16 Mayis'ta Çanakkale’de 25 yaşındaki iki çocuk annesi Zeynep Zan, boşanma aşamasında olduğu şahıs tarafından sokak ortasında katledildi. Ezine’de Şerife Aksoy 11 Ekim tarihinde, işyerinde evli olduğu kişi tarafından av tüfeğiyle vurularak öldürüldü. Bir yıl önce şüpheli bir ölüm sonucu yitirdiğimiz Tuğba Yavaş’ın ölümü hâlâ aydınlatılmadı.
Bu ülkede kadınlar öldürülürken, duruşmalarda katiller dinleniyor, öldürmesinde haklı bir sebep aranıyor, bir sürü davada takipsizlik kararı çıkıyor, iyi hal indirimleri uygulanıyor. Yüzlerce kadın bu ülkede devletten koruma talep ediyor, katilinden korunmak için uzaklaştırma talep ediyor. Ama onca kadın, koruma talebine rağmen elektronik kelepçeye rağmen kolluk görevini yapmadığı için öldürülmeye devam ediyor. Buradan en güçlü şekilde haykırıyoruz: Görevini yapmayanları korumak şiddettir! Faillerle birlikte düzeninizle, iktidarınızla suçlusunuz.

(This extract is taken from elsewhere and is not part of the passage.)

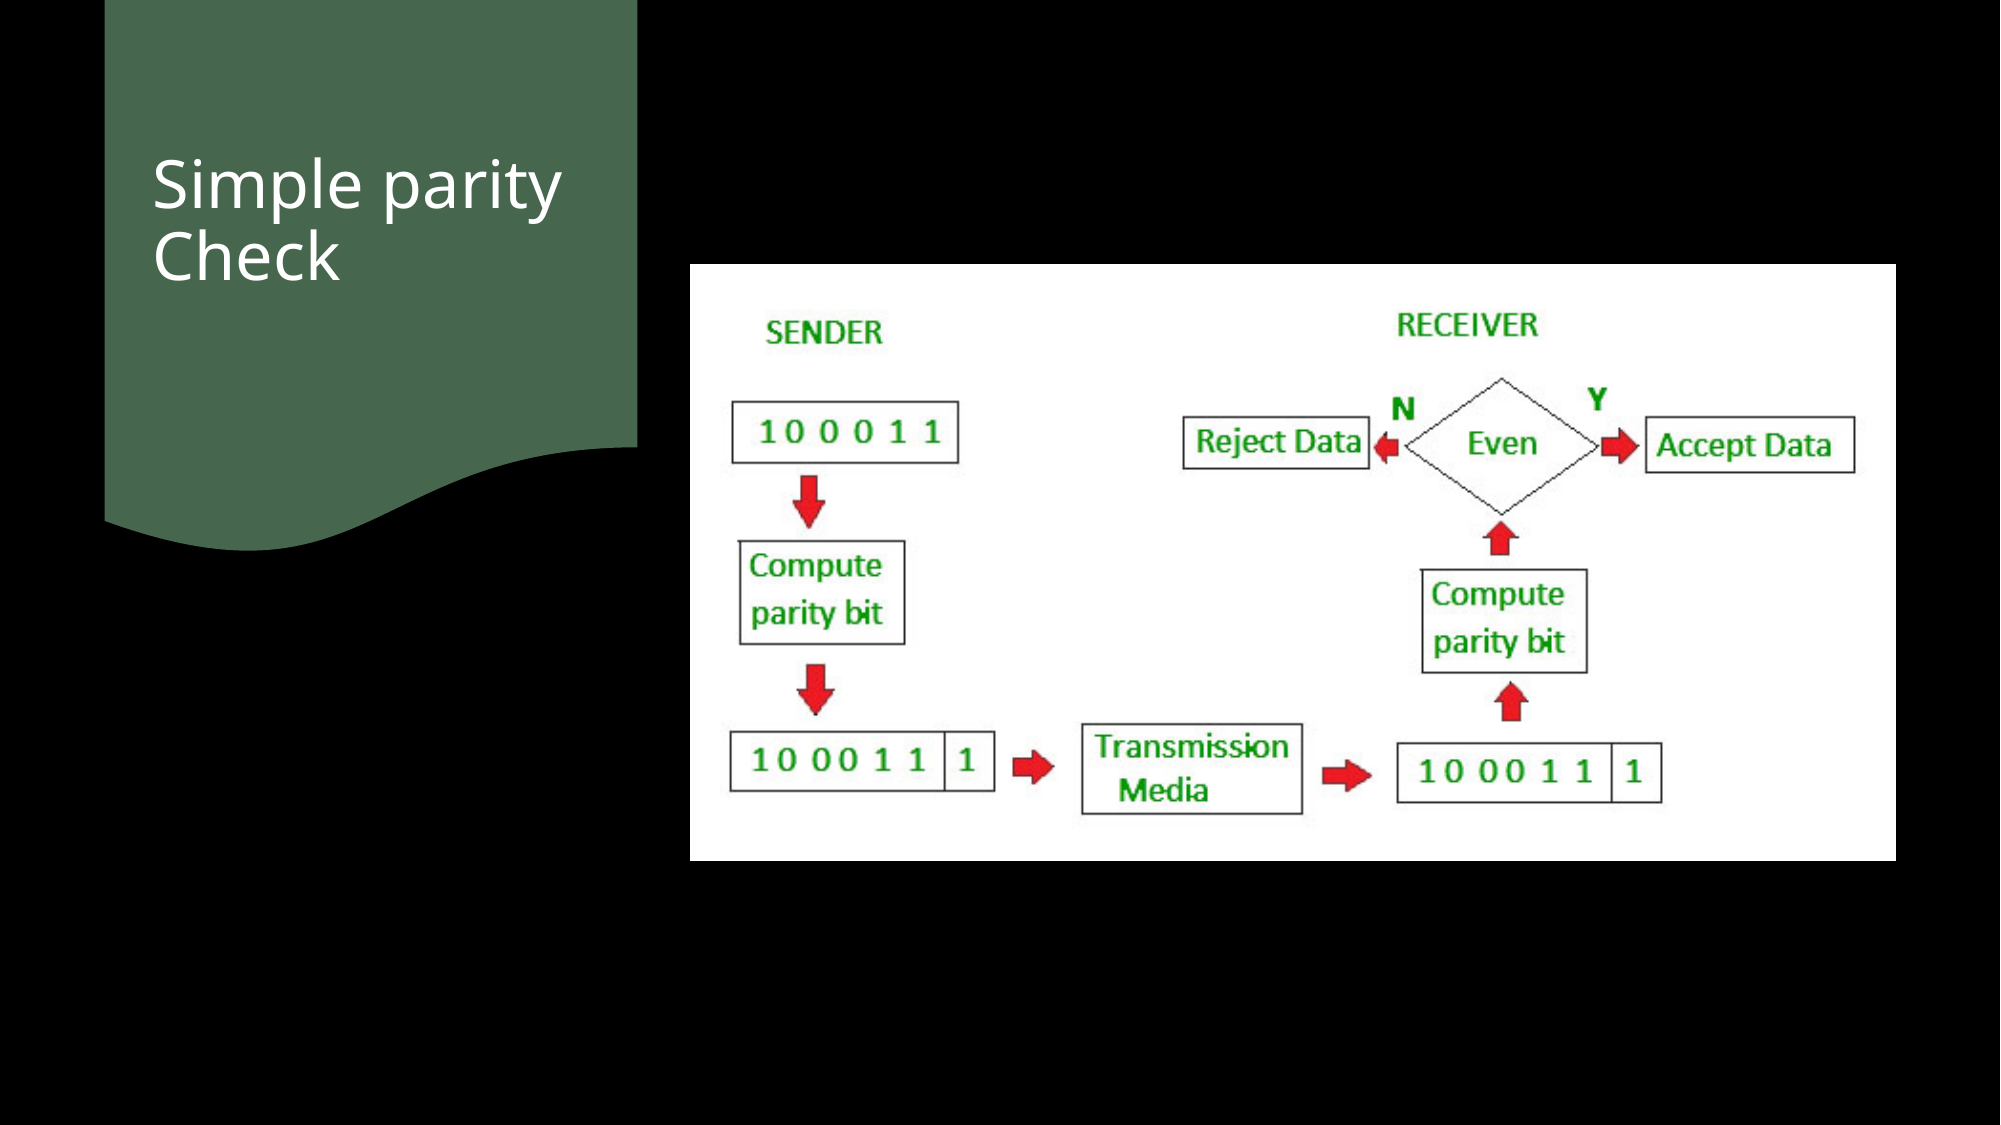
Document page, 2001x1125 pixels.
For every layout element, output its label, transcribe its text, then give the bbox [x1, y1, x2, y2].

title Simple parity Check [137, 28, 604, 417]
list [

Bu böyle gitmez dostlar! Bu düzeni değiştireceğiz! Bu düzeni dayanışmamız ve mücadelemizle değiştireceğiz. Bir kez daha ilan ediyoruz: Kadın Dayanışma Komiteleri var oldukça, hiçbir kadın yalnız değildir. Şiddeti, gericiliği, sömürüyü üreten iktidarı teşhir edecek ve durduracağız. Kadınlar değil, bu düzen yenilecek."